A couple school bells may be repurposed now


----------



## Slide-Easy (Aug 16, 2020)

vince4242 said:


> That is quite a long shot to those targets. I don't think I have that much distance in my backyard to try and make a shot that long. For me 20 yards is plenty long so good on you!
> 
> Cheers


Thanks, it took 7 years of practice and 6 months of befriending John Jeffries to be able to do it. This is the first winter that I have been able to shoot, as the BSB does not slow down in the cold like TBG does that I used for the last 6.5 years.


----------



## Slide-Easy (Aug 16, 2020)

Reed Lukens said:


> Hmmm, I just happen to have an old bell collection from my grandmother...
> A couple school bells may be repurposed now


I like to go out after midnight and hit those targets on moonlit nights and after dark with a small spot light....It drives the Yuppies crazy.


----------



## Tobor8Man (Nov 19, 2020)

Impressive accuracy at that distance!


----------



## Tag (Jun 11, 2014)

Nice shooting range


----------



## Slide-Easy (Aug 16, 2020)

Tobor8Man said:


> Impressive accuracy at that distance!


Thanks.


----------



## Slide-Easy (Aug 16, 2020)

Tag said:


> Nice shooting range


That pic is taken from an opened sliding glass door. I most all adverse weather conditions I can stand in my living room and reach those targets To the left of the pic there is a string I use as a target and a tattle tail for wind.


----------



## Slide-Easy (Aug 16, 2020)

Moon is bright tonight, cold 28 degrees F. I could see the silver tomato can clear. I gave it a pure fit just now with that new white wasp ftc. The BSB showed no slow down at this temperature and the white band and white fork tip proved helpful at night compared to dark bands and dark fork tips. I am sure the neighbors enjoyed it.


----------



## Slide-Easy (Aug 16, 2020)




----------



## Slide-Easy (Aug 16, 2020)

I am very sad, today, to report to you all that my 1950's IBM School Bell (rang a perfect 'A' ) and the large tomato can were stolen by a true to life Coward. In one way, I can rest at night, assured, that these Yuppies were driven stark raving mad by my slingshot addiction. Well, I put three back in their place and flat out hammered it today. I also ordered a couple more fire bells, as well as some steel gongs. I will go to Lowes and get a half a dozen Sheppard's hooks and line the wood's edge with them.
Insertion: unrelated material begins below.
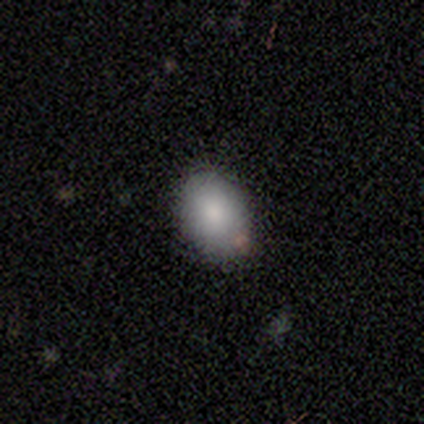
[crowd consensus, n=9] This appears to be a smooth galaxy with no disk features (100%) that is in between round and cigar-shaped (67%). Merging: none (78%).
Back to the Coward. Only one person came out and grumbled and mumbled when I very quickly replaced the targets and started shooting. A fox always smells it's own den, and criminals return to crime scenes. I think I heard 'Idiot'. In any event, 25 years ago I would have made him return them the way he found them. I am not that person anymore. But it made me study Forgiveness.

Forgiveness to a Christian, was taught to me to be unconditional, until I dived deeper in to it. Here is what I found:

3 Take heed to yourselves: If thy brother trespass against thee, rebuke him; and if he repent, forgive him.

4 And if he trespass against thee seven times in a day, and seven times in a day turn again to thee, saying, I repent; thou shalt forgive him.

Modern people took the meat and potatoes out of it. Rebuke and Repent. NOT unconditional forgiveness.

In any event. at the end of the day his wife sleeps with a coward and a thief. I have to get back to practice now....


----------



## KX4SAM (Oct 8, 2020)

Well said.

Sent from my iPad using Tapatalk


----------



## Cass (Nov 16, 2020)

Hi, check out eBay for used drum cymbals, great targets, and cheap! Put them high in the trees.


----------



## Slide-Easy (Aug 16, 2020)

Cass said:


> Hi, check out eBay for used drum cymbals, great targets, and cheap! Put them high in the trees.


I called my local guitar shop yesterday with thoughts of 12" cymbals.


----------



## Reed Lukens (Aug 16, 2020)

Sounds like a few dry ice bombs are in order 
Big gulp 32oz pepsi are easiest with the wide mouth or 2ltr bottles go big boom 
The best part is, there's nothing left except small pieces of a plastic bottle when done right. I have a friend who delivers pharmaceuticals, so he brings the dry ice over by the van load  We use to make them for fun at the kids birthday parties, etc. 
Put a couple inches in, pour water in until it starts smoking fast, cap and toss fast. If you don't put enough in it takes longer but still works


----------



## Slide-Easy (Aug 16, 2020)

Reed Lukens said:


> Sounds like a few dry ice bombs are in order
> Big gulp 32oz pepsi are easiest with the wide mouth or 2ltr bottles go big boom
> The best part is, there's nothing left except small pieces of a plastic bottle when done right. I have a friend who delivers pharmaceuticals, so he brings the dry ice over by the van load  We use to make them for fun at the kids birthday parties, etc.
> Put a couple inches in, pour water in until it starts smoking fast, cap and toss fast. If you don't put enough in it takes longer but still works


There is not much worse than a thief...


----------



## Slide-Easy (Aug 16, 2020)

Well in 7 days since a coward stole my targets, like a thief in the night. I have literally hammered the two pans, over a thousand times or more.....and more. I wore out two band sets. They are louder in an obnoxious way. 🍌


----------



## Reed Lukens (Aug 16, 2020)

:rofl: hahaha :rofl:


----------



## ZippyBands (Jun 30, 2020)

You might also consider installing a trail camera so you can positively identify the person responsible for any future thefts. Then ask for the return of your stuff when you show the photos to them.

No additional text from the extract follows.